- _Prompt_
State how many lines of the records contain the string "term", and give no other information.

==== Supplied records ====

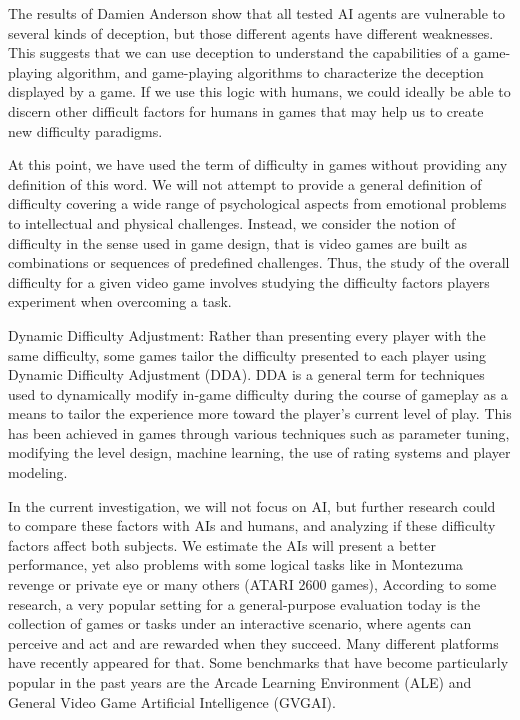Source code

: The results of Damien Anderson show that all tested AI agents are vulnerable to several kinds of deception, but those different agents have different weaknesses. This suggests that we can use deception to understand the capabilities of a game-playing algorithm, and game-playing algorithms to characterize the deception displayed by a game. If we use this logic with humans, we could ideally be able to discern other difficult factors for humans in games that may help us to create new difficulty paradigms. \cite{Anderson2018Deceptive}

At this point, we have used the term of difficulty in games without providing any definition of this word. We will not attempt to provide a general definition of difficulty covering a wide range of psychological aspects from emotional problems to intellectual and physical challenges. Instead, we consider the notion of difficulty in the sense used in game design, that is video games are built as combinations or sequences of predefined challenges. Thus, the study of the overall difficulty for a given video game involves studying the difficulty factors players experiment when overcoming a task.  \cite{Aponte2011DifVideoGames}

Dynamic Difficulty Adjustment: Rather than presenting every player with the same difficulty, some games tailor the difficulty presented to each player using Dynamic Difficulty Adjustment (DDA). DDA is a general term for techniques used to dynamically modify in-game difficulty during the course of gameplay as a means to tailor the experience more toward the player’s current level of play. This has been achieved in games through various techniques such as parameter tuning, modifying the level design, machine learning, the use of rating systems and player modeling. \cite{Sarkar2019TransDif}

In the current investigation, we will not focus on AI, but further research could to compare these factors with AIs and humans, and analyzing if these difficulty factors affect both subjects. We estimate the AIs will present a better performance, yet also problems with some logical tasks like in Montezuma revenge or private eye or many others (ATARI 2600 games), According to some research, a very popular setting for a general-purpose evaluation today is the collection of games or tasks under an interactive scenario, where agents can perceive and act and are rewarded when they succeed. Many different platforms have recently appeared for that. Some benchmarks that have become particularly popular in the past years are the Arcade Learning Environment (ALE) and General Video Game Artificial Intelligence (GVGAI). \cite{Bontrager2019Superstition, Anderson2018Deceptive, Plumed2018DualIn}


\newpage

====

- _Solution to this task_
2